Micromanagement, not to be mistaken by carefully tinkering with character builds, that can be fun. Worst recent example is Witcher 3. This killed the game for me, lots of lovely loot, limited by the weight you can carry (sic!). But hey, we'll give you a box you can store loot in and a way to teleport to it, which you will have to do every 5 minutes. In other words: games that feel like you're at work. No thanks.
FFVIII was brought up: that time when you tried to find that chocobo forrest in the time compressed world with camera at a really stupid, close-up angle. That drove me mad.
Unexplained, important game mechanics e.g. hidden/vague damage calculations based on something that isn't obvious etc. Not knowing what an accessory does because the description is vague etc. and requiring a guide to understand them.
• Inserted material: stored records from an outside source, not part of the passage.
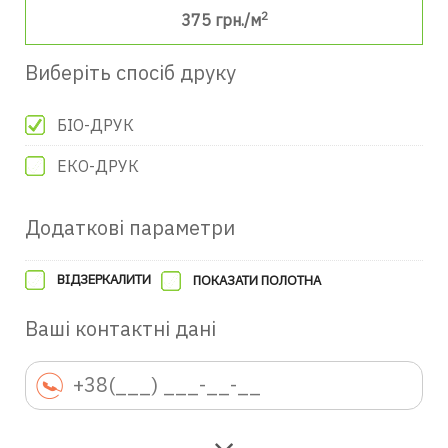
2
375
грн./м
Виберіть спосіб друку
БІО-ДРУК
ЕКО-ДРУК
Додаткові параметри
ВІДЗЕРКАЛИТИ
ПОКАЗАТИ ПОЛОТНА
Ваші контактні дані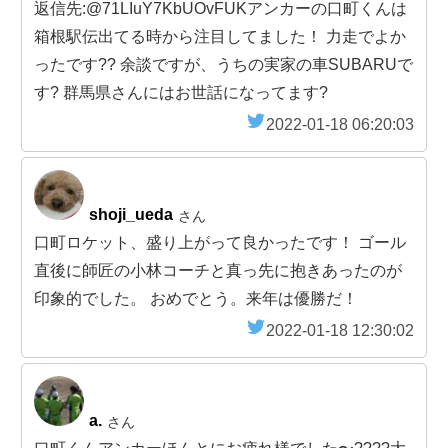
返信先:@71LIuY7KbUOvFUKアンカーの口町くんは
箱根駅伝出てる時から注目してました！ 力走でよか
ったです?? 余談ですが、うちの実家の車SUBARUで
す? 群馬県さんにはお世話になってます?
2022-01-18 06:20:03
shoji_ueda
さん
口町ロケット、盛り上がって良かったです！ ゴール
直後に師匠の小林コーチと真っ先に抱きあったのが
印象的でした。 おめでとう。来年は優勝だ！
2022-01-18 12:30:02
a.
さん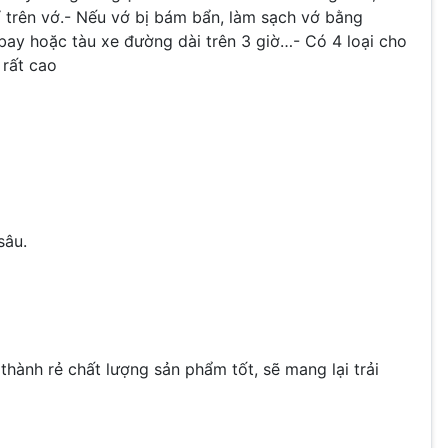
hỉ trên vớ.- Nếu vớ bị bám bẩn, làm sạch vớ bằng
bay hoặc tàu xe đường dài trên 3 giờ…- Có 4 loại cho
 rất cao
sâu.
hành rẻ chất lượng sản phẩm tốt, sẽ mang lại trải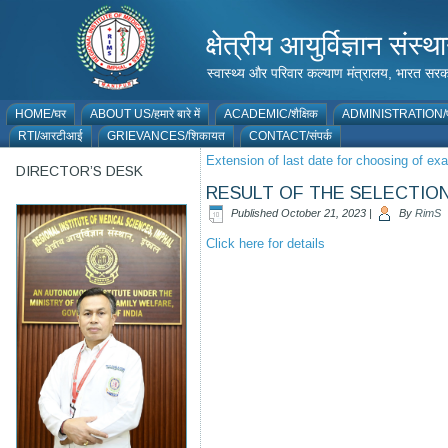
क्षेत्रीय आयुर्विज्ञान 
स्वास्थ्य और परिवार कल्याण मंत्रालय, भारत
HOME/घर
ABOUT US/हमारे बारे में
ACADEMIC/शैक्षिक
ADMINISTRATION/प
RTI/आरटीआई
GRIEVANCES/शिकायत
CONTACT/संपर्क
Extension of last date for choosing of ex
DIRECTOR’S DESK
RESULT OF THE SELECTIO
Published
October 21, 2023
|
By
RimS
Click here for details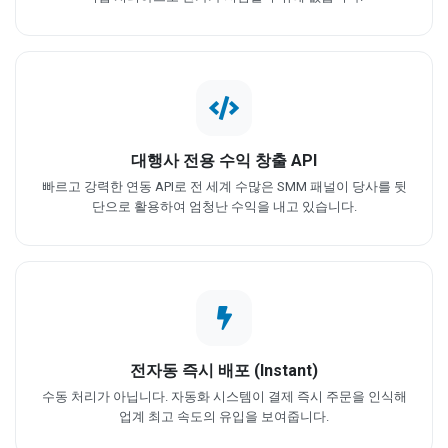
대행사 전용 수익 창출 API
빠르고 강력한 연동 API로 전 세계 수많은 SMM 패널이 당사를 뒷
단으로 활용하여 엄청난 수익을 내고 있습니다.
전자동 즉시 배포 (Instant)
수동 처리가 아닙니다. 자동화 시스템이 결제 즉시 주문을 인식해
업계 최고 속도의 유입을 보여줍니다.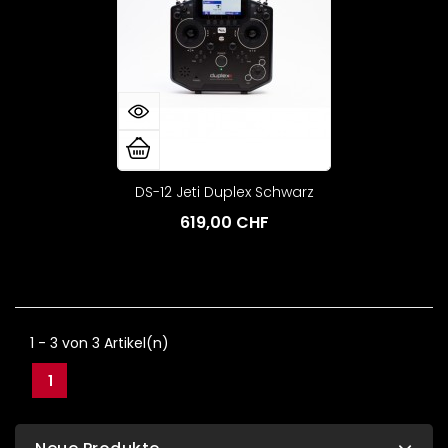
DS-12 Jeti Duplex Schwarz
619,00 CHF
1 - 3 von 3 Artikel(n)
1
How many times was I surprised that this incredibly rare 'loop of luck' I found by chance and never wore fundamentally affected the damage calculations, and so on.
.... I'm trying to assemble a team that is capable of saving the world - I expect them to be able to dress themselves upon release from incarceration.
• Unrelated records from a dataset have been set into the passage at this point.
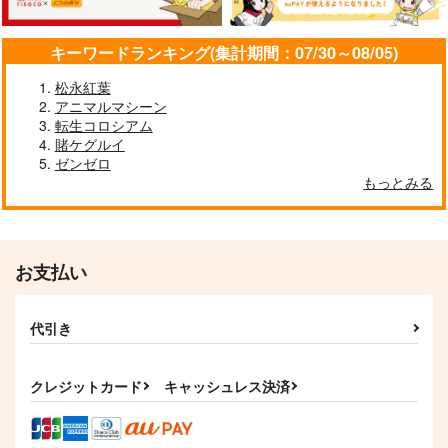
キーワードランキング(集計期間：07/30～08/05)
松永紅葉
アニマルマシーン
東方永夜
弾幕アマノジャ
樂４ リコレクショ
転生コロシアム
抄 Imperishable Nig
ク ～ Impossible Sp
ン 【クリアファイル
賭ケグルイ
ht
ell Card.
付】
上海アリス幻樂団
上海アリス幻樂団
ゼンゼロ
晩夏
もっとみる
1,540
1,100
1,572
円
円
円
（税込）
（税込）
（税込）
博麗霊夢
燕青
サンプル
サンプル
サンプル
お支払い
作品詳細
作品詳細
作品詳細
代引き
クレジットカード
キャッシュレス決済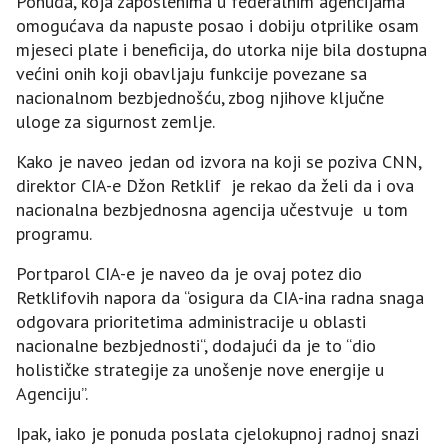
Ponuda, koja zaposlenima u federalnim agencijama
omogućava da napuste posao i dobiju otprilike osam
mjeseci plate i beneficija, do utorka nije bila dostupna
većini onih koji obavljaju funkcije povezane sa
nacionalnom bezbjednošću, zbog njihove ključne
uloge za sigurnost zemlje.
Kako je naveo jedan od izvora na koji se poziva CNN,
direktor CIA-e Džon Retklif je rekao da želi da i ova
nacionalna bezbjednosna agencija učestvuje u tom
programu.
Portparol CIA-e je naveo da je ovaj potez dio
Retklifovih napora da “osigura da CIA-ina radna snaga
odgovara prioritetima administracije u oblasti
nacionalne bezbjednosti“, dodajući da je to “dio
holističke strategije za unošenje nove energije u
Agenciju”.
Ipak, iako je ponuda poslata cjelokupnoj radnoj snazi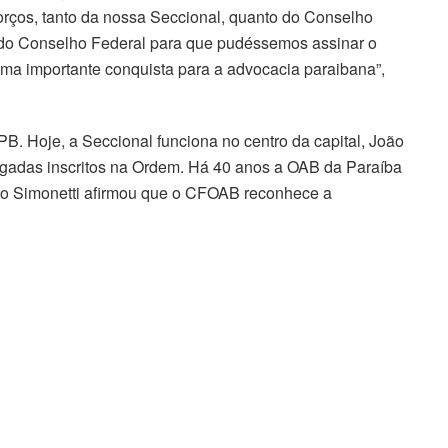
orços, tanto da nossa Seccional, quanto do Conselho
e do Conselho Federal para que pudéssemos assinar o
 uma importante conquista para a advocacia paraibana”,
. Hoje, a Seccional funciona no centro da capital, João
gadas inscritos na Ordem. Há 40 anos a OAB da Paraíba
eto Simonetti afirmou que o CFOAB reconhece a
🤣 Oh brother, that cracks me up!
But on that subject — games that have an option to optimize your equipment or settings automatically with the click of a button, only to discover that the automated changes aren’t really all that optimized, so you still end up customizing the selections and spending the next 30 minutes in the menu screen.
It’s also a mild pet peeve of mine when equipment or items disappear from view when they are put away. This happens mainly in older games, but you have a sword the length of which is the equivalent to your character’s entire height and when he sheaths it — it ceases to exist! Well, until he pulls it out again. Or when you are give an item by an NPC, like a mcguffin of some sort like a tool, a book, or a computer and the player casually places it behind him, presumably in his back pocket and it spontaneously disappears and then he proceeds to run, jump, slide, fall, swim until he gets to where the item needs to go and when he pulls it out to hand off to someone, viola! here it is, magically pulled out of my back. Or worse yet, the character is handed something and the NPC is clearly holding nothing visible, even when said item is fairly large. Ex.: Here, take this invisible sandwich, it’s quite delicious.
Unskippable tutorials that drag on for way too long. Also, unskippable cutscenes if I'm replaying a game.
As much as I love Pokemon, those games are notoriously bad for these pet peeves. My heart always sinks whenever someone stops me and offers to show me how to catch wild Pokemon.